The other day, a new customer approached us (thanks to a referral from Bytemark; they were using a virtual machine to host their website. The machine itself was RedHat 9 (from 2003ish) and was used to take online bookings for events - people's details (credit card number etc) were taken via https and emailed to a back office for offline processing.
Here's a summary of what we found, which may prove to be interesting/useful for others in similar situations.
- No one took responsibility for systems administration of the server, so over time it became more vulnerable to discovered flaws
- They were unaware that the server had been compromised until Bytemark contacted them - due to phishing sites being reported on the server
- The attackers gained entry through an account with a weak password via SSH. They'd clearly undertaken some form of brute force dictionary attack on SSH
- Once the attackers gained access, they quickly gained access as root (exploiting a vulnerability in the kernel).

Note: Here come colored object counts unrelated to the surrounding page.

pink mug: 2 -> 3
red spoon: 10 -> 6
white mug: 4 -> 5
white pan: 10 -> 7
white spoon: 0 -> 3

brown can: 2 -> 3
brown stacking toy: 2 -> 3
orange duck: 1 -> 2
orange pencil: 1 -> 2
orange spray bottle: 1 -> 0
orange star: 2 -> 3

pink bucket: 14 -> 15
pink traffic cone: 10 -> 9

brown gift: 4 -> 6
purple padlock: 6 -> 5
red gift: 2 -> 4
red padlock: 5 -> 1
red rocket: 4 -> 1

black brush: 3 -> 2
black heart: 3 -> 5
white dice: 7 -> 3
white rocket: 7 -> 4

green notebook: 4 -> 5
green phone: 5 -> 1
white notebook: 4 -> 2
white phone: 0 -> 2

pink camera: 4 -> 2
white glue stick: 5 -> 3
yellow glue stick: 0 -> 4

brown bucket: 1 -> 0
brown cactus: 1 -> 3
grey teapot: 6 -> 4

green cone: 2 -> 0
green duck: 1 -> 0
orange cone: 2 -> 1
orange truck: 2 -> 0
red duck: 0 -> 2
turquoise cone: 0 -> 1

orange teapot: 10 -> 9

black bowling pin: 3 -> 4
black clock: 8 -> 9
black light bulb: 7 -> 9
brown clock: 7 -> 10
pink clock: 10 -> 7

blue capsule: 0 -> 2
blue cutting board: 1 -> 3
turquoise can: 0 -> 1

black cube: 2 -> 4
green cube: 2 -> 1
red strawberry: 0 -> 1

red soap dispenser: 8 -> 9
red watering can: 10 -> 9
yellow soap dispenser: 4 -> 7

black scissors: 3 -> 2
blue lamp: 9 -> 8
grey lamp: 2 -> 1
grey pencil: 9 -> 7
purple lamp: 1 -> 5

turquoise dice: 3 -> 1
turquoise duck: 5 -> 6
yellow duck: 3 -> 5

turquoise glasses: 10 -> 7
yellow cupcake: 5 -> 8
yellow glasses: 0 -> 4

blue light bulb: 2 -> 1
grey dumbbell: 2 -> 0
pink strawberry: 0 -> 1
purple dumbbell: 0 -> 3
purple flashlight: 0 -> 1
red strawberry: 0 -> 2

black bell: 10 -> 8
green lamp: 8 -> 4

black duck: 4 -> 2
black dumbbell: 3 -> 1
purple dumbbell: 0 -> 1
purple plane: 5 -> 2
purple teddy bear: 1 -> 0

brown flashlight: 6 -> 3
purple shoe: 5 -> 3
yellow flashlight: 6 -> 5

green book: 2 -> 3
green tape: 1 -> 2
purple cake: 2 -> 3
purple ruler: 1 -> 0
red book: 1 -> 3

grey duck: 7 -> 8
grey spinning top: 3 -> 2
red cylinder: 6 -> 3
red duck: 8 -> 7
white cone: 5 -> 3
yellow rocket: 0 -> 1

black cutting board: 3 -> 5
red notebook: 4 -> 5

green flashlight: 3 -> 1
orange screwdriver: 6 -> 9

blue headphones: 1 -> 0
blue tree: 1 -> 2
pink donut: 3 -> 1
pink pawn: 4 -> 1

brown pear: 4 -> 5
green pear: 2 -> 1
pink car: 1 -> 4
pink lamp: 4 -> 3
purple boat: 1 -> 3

- The attackers modified /etc/passwd and /etc/shadow to give themselves other accounts to use with a uid of 0
- The attackers installed two identical phishing sites in different locations (e.g. /var/www/html/images/.a/http/signin.ebay.com/....) with the usernames and passwords submitted logged to a text file - in all there appeared to be about 80-100 logins logged
- Luckily they didn't mess with the code on the website (Perl) or the MySQL database. This was fortunate as no offsite backup was setup/available
- On inspecting the Perl code, we discovered it was vulnerable to a number of flaws (mostly shell injection, but theoretically race conditions too)
- Luckily it appears no attempt was made to intercept the credit card details which were held on the server temporarily before dispatch via email
So - the moral is, get some systems administration support! Ensure the server is kept up to date, disable unused SSH accounts - and make sure you have some sort of off-server backups.